Taiwanese president Tsai Ing-wen and House Speaker Kevin McCarthy met today in California, a historic first meeting on American soil between a U.S. official of McCarthy’s seniority and Taiwan’s head of state.

Addressing reporters at the Ronald Reagan Presidential Library following the meeting with McCarthy, Tsai thanked Congress, and the members who joined today’s events, for their support of Taiwan.

“Their presence and unwavering support reassure the people of Taiwan that we are not isolated, and we are not alone,” said Tsai, who spent the previous several days visiting Guatemala, Belize, and New York.

In his remarks, McCarthy called Taiwan “a successful democracy, a thriving economy, and a global leader in health and science” and hailed the bipartisan nature of America’s support for Taiwan.

Ironically, the California summit was initially intended as a lower-profile substitute for a meeting between McCarthy and Tsai in Taiwan, with Taipei reportedly selling the speaker on the lower-key option of meeting in the United States. Following former House speaker Nancy Pelosi’s trip to Taiwan last August, the Chinese military lobbed rockets and missiles into the seas surrounding Taiwan and intensified its activities involving ships and fighter jets nearby.

Over the past few weeks, Beijing has worked assiduously to stop today’s meeting from happening.

According to Taiwanese media reports, Chinese diplomatic outposts in Washington, New York, and Los Angeles worked to pay and mobilize Beijing-backed groups and gangs to tail Tsai around her New York and Los Angeles meetings. Today in California, pro-China demonstrators squared off against people who came out to support Tsai in the parking lot of the Reagan Presidential Library.

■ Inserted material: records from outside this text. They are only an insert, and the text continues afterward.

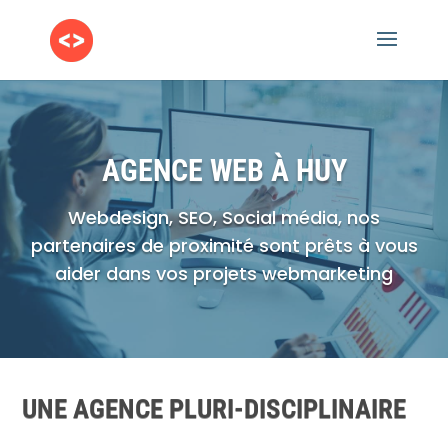
AGENCE WEB À HUY
Webdesign, SEO, Social média, nos
partenaires de proximité sont prêts à vous
aider dans vos projets webmarketing
UNE AGENCE PLURI-DISCIPLINAIRE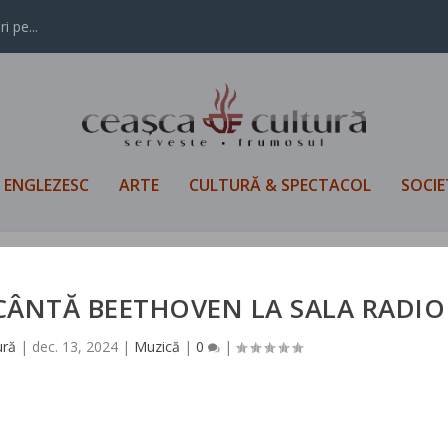
i pe...
L ENGLEZESC
ARTE
CULTURĂ & SPECTACOL
SOCIE
ÂNTĂ BEETHOVEN LA SALA RADIO
ură
|
dec. 13, 2024
|
Muzică
|
0
|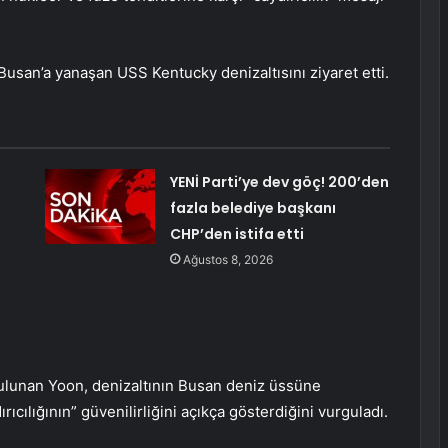
usan’a yanaşan USS Kentucky denizaltısını ziyaret etti.
YENİ Parti’ye dev göç! 200’den
fazla belediye başkanı
CHP’den istifa etti
Ağustos 8, 2026
bulunan Yoon, denizaltının Busan deniz üssüne
ıcılığının” güvenilirliğini açıkça gösterdiğini vurguladı.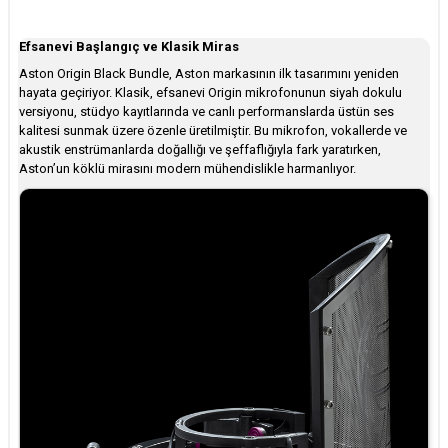
Efsanevi Başlangıç ve Klasik Miras
Aston Origin Black Bundle, Aston markasının ilk tasarımını yeniden
hayata geçiriyor. Klasik, efsanevi Origin mikrofonunun siyah dokulu
versiyonu, stüdyo kayıtlarında ve canlı performanslarda üstün ses
kalitesi sunmak üzere özenle üretilmiştir. Bu mikrofon, vokallerde ve
akustik enstrümanlarda doğallığı ve şeffaflığıyla fark yaratırken,
Aston’un köklü mirasını modern mühendislikle harmanlıyor.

Meanwhile, Chinese government spokespeople and propaganda outlets made vague threats about Beijing’s response were the meeting to go forward. Thus far, though, besides sending an aircraft carrier into the Western Pacific, China’s People’s Liberation Army has not engaged in activities similar to those it undertook after Pelosi’s visit.

The Chinese embassy in Washington also wrote to multiple members of Congress, including Representative Carlos Gimenez, who planned to join the meeting with Tsai, urging them to abandon their plans and threatening that China would not “sit idly by.”

But in the end, the congressional delegation sat for a meeting with the Taiwanese president, and Tsai’s team publicized a series of meetings that she took with House Minority Leader Hakeem Jeffries and a bipartisan group of senators during her visit to New York last week.

During that part of her visit, she also delivered a message to a small group of U.S. political insiders at an event hosted by the Hudson Institute.

“Our strategy, while also making the [military] preparations, is to tell [China] that is very costly and these nonmilitary means that you are taking are not going to be useful,” she said, according to the Washington Post’s Josh Rogin, who attended the speech.

“So Taiwan and the rest of the world have to get together to find a way to tell the Chinese that war is not an option.”